Let’s read fewer blogs. Give fewer thumbs. Click LIKE a lot less and just drink tea and watch the dust particles coming up from the carpet in the sunlight. Because if you’re looking for inspiration, you’re never going to find it in your mini-Manhattan–your iPhone 6. It is in your heart. In the faces of family and friends, in new places and experiences, and in just being very, very present with yourself in your reality–not trying to distract yourself from it. My children are way more fascinating than that same piece of art I’ve seen thirty times on Instagram. And they love me back. I won’t look at my screen instead of my husband. Because he loves me back, too.
Wishing you a happy, inspired, and deeply connected holiday with the people you love the absolute most.
xo,
Carrie B.
I love you. Thank you for the call today. Means the world to me! xo
I rarely post comments on blogs but wanted to say Great post! And let you know someone was reading your words. Thanks for the inspiration to continue to be clueless in the online world. Hugs and kisses from your children and husband are always better than anything you can find on the phone or online!!

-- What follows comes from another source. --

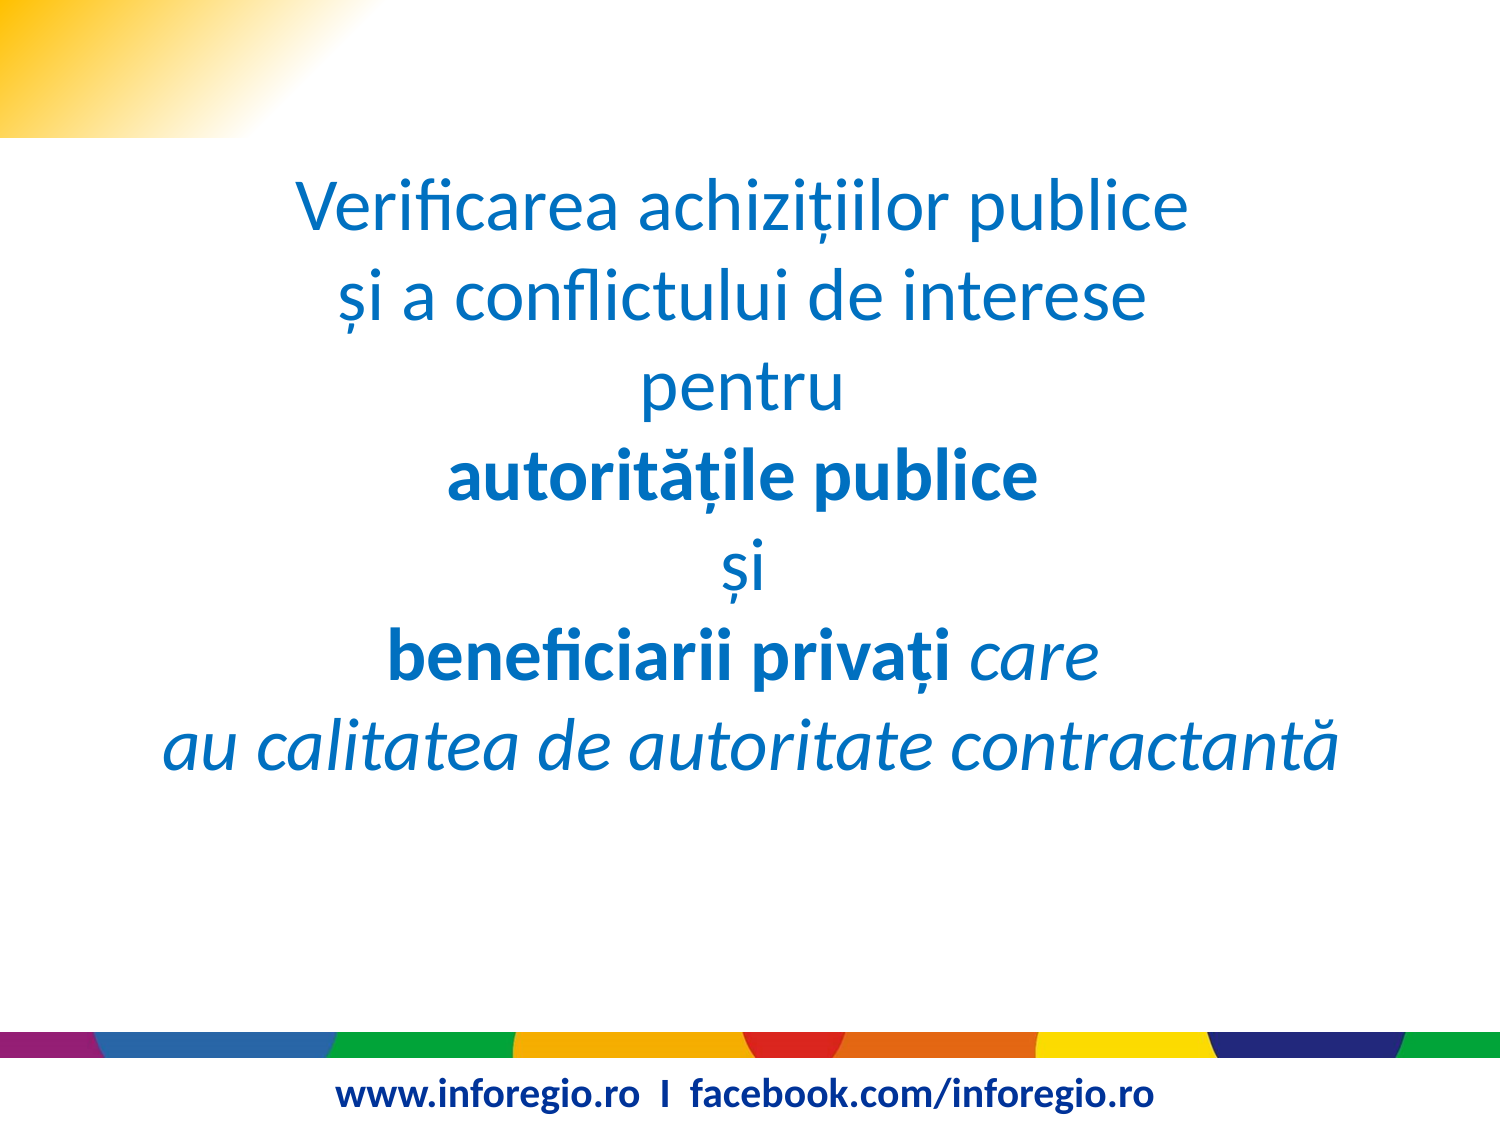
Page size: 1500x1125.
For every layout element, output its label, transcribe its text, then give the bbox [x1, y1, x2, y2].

title Verificarea achizițiilor publice și a conflictului de interese pentru autoritățile publice și beneficiarii privați care au calitatea de autoritate contractantă [76, 113, 1427, 927]
picture [0, 1032, 1500, 1058]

My word how I love your blog!! I found your blog searching for LEGOS images – crazy? I am a quilter along with my girlfriends – we LOVE your fabric. I am passing this post forward and now will turn off the computer and enjoy being in the present with my hubby! Thank you!
Yes, thank you!
Let us just be authentic 🙂
This post is just what I needed right now (Jan 2016). Not sure if you will read this but your post has made me realize that my anxiety is most likely caused by the constant stream of Facebook, Instagram, media outlets, along side everyday happenings. Thanks and you have encouraged my to seek help for my anxiety that sometimes limits my breathing, makes me fearful and limits my ability to focus. Thank you for your willingness to speak out it.